Discovering that your spouse has been cheating is an incredibly painful time in any relationship. The suspicions you may have had are real, and you must make a decision. Should I stay and work it out or move on? When children are involved the decision is even more difficult.
First of all, you must arm yourself with facts and set aside your emotions. Going for counseling at this juncture is very important. You need to sit down and talk to someone who has your best interests in mind. Your counselor can help you identify whether your relationship is worth salvaging or not.
If you are serious about moving past infidelity, be prepared for the psychological issues you may go through.
1. You may review scenes in your mind over and over again of the two of them together.
2. You may question your own sexual attractiveness and ability to keep your spouse happy.
3. You may wonder what else he has been lying about in the relationship.
4. You may worry that you will never be able to trust again.
In Dr. Shirley Glass’ book, NOT Just Friends, Rebuilding Trust and Recovering Your Sanity after Infidelity, she notes that in the couples she researched and treated, most didn’t walk into an affair, but rather had formed friendships with someone of the opposite sex. She observed that of the eighty-two percent of the 210 unfaithful partners she treated, most had had an affair with someone who was, at first, “just a friend.” Well-intentioned people who had not planned to stray betrayed not only their partners but also their own beliefs and moral values, provoking inner crises as well as marital ones.
Whether it was intentional or not, the incident has similar effects on the other spouse.
People who have been cheated on often feel depressed, cry often and need to talk about it a lot. In my experience as a counselor, the symptoms are the same, disbelief, anger, sadness and perseveration. The last symptom requires work to overcome. When you cannot stop thinking about this subject, when it overtakes most of your waking thoughts, you know that you have a problem.
The decision to forgive is probably the hardest one you can make after such a collision in your relationship. Your boat has capsized in that once delusional calm sea of life and you wonder if things will ever be the same again.

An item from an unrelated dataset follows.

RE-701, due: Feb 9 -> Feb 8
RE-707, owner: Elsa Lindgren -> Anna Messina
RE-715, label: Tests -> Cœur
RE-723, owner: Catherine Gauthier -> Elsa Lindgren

Why the affair happened is another story, and for now, all you want to do is see if you can achieve the trust again that you once had with your partner. All the “I’m sorry’s” in the world do not make things better. Watching the reformed partner come home early every night, bringing flowers or showing more affection does not heal the pain.
Your work on yourself has to happen outside of the relationship. A short time apart may help. Writing about the pain in a journal, drawing or working out, talking to friends, a pastor or a counselor will help to get you going on the right track. The longer the affair took place, the longer it will take you to recover. It is akin to a huge physical injury, and your wounds must heal in their own time. Recovery from infidelity cannot be rushed.
Even if your partner did not intentionally go out to seek an affair, you must be intentional in your forgiveness. Your determination to let it go is a true test of your own character. To forgive your partner, you must be willing to forgive yourself for not seeing the signs, for not being as receptive to love, for being too critical or distant or for even having a roving eye yourself even though you may not have acted on it.
One forgiveness exercise I suggest to clients is to write down everything their mate have done to hurt them. After getting down on paper all the injuries, in the column next to the injury I have the clients write the words “I forgive you for:”
Even though you don’t really believe or want to forgive, do it anyhow. The action of saying or writing “I forgive you” for each of these incidents gives you the power now. Today, in this moment of time you are the one who can make the decision to let go of your resentment and anger and occupy your mind with the rest of your life’s important thoughts and activities. Having set aside your anger on that piece of paper you can remind yourself, when your ego wants to bring it up again, “Oh, that’s right, I forgave her” and “I don’t need to hurt myself with those thoughts again.”
I wish you great healing. You deserve it.